Die Frage, wie lange die Such- und Entschärfungsaktion dauert, kann bislang nicht wirklich beantwortet werden. Es hängt von vielen kleinen Faktoren ab: Wie schnell kann die exakte Lage der möglichen Bomben bestimmt werden? Wie leicht kann der Kampfmittelbeseitigungsdienst sie ausgraben? In welchem Zustand befindet sich der Zünder? Diese Entscheidungen können die Einsatzkräfte erst dann treffen, wenn sie vor Ort bereits entsprechend vorangeschritten sind. Weil die Sicherheit der Beamten vor Ort außerdem Vorrang hat, muss der Einsatz mit entsprechend langsamem Tempo erfolgen, heißt es. Realistisch wäre ein Ende am frühen Nachmittag, wenn alles glatt läuft, sagt uns Fingerlin. Wenn es Probleme geben sollte, kann sich der Einsatz auch bis in den späten Nachmittag oder die frühen Abendstunden ziehen.

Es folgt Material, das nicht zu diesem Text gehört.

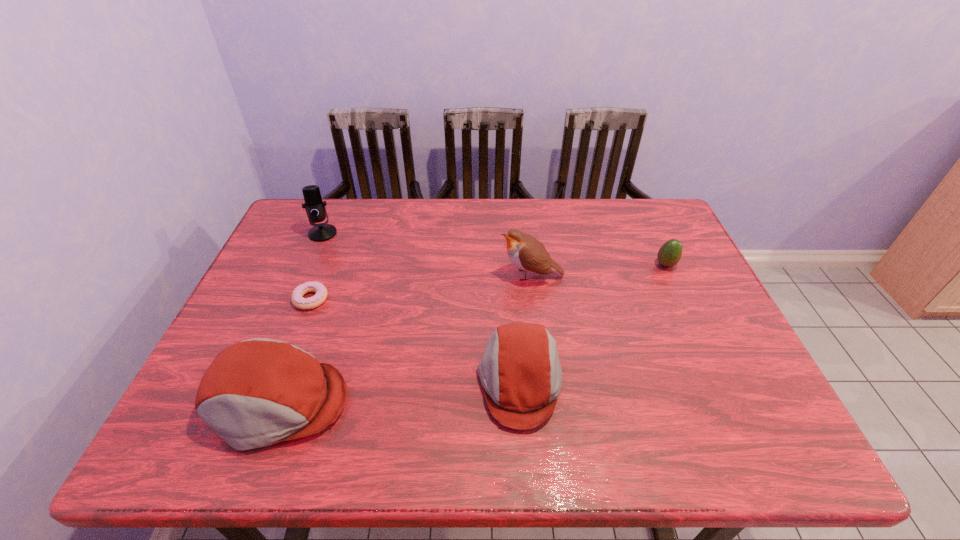
Please show where to add a cap on the right while keeping spacing even. Please provide its 2D coordinates. Your answer should be formatted as a tuple, i.e. [(x, y)], where the tuple contains the x and y coordinates of a point satisfying the conditions above.

[(742, 362)]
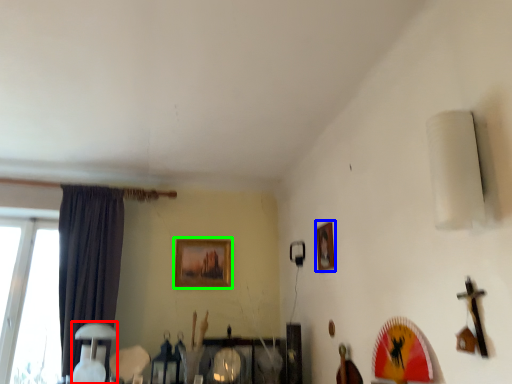
Question: Which is farther away from table lamp (highlighted by a red box)? picture frame (highlighted by a blue box) or picture frame (highlighted by a green box)?

Choices:
 (A) picture frame
 (B) picture frame

Answer: (A)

Wer nicht in seinem Haus bleiben kann, aber Gundelfingen für die unbestimmte Dauer der Arbeiten nicht verlassen kann oder möchte, für den haben die Behörden in der örtlichen Turn- und Festhalle einen Anlaufpunkt eingerichtet, bestätigt uns der Gundelfinger Hauptamt-Leiter Peter Ficht. Dort können alle Betroffenen unterkommen und erhalten auch Getränke und Betreuung vom Deutschen Roten Kreuz. Außerdem will Gundelfingen für die Dauer des Wochenendes eine telefonische Info-Hotline schalten, bei der man sich über den aktuellen Stand der Entschärfungsarbeiten informieren kann (Tel. 0761/5911-820 oder 0761/5911-821). Ein etwas anderes Angebot, wie Anwohner ihre Zeit verbringen können, machen außerdem mehrere Gundelfinger Gaststätten. Im örtlichen Nachrichtenblatt haben sie humorvoll mit "Bombenfrühstück" am Sonntagvormittag geworben.
So hoffen alle Beteiligten, dass die Bombensuche erfolgreich sein wird und die Sprengkörper gar nicht erst kontrolliert zur Explosion gebracht werden müssen. Sollte es nämlich tatsächlich zu Schäden durch die mögliche Detonation kommen, gibt es in Deutschland keine eindeutige Rechtslage, wer für die Schäden aufkommt. Denn der Bund haftet nur für die Schäden von früheren "reichsdeutschen" Blindgängern, bei alliierten Bomben übernimmt das Land lediglich die Kosten für die Suche und den Transport - nicht aber eventuelle Folgekosten wie entstandene Gebäudeschäden. Im Zweifelsfalls sollten Hauseigentümer die Konditionen ihrer Gebäudeversicherung rechtzeitig überprüfen, rät Ficht. Denn auch hier zahlen nicht alle Versicherungen für die Schäden durch Bomben.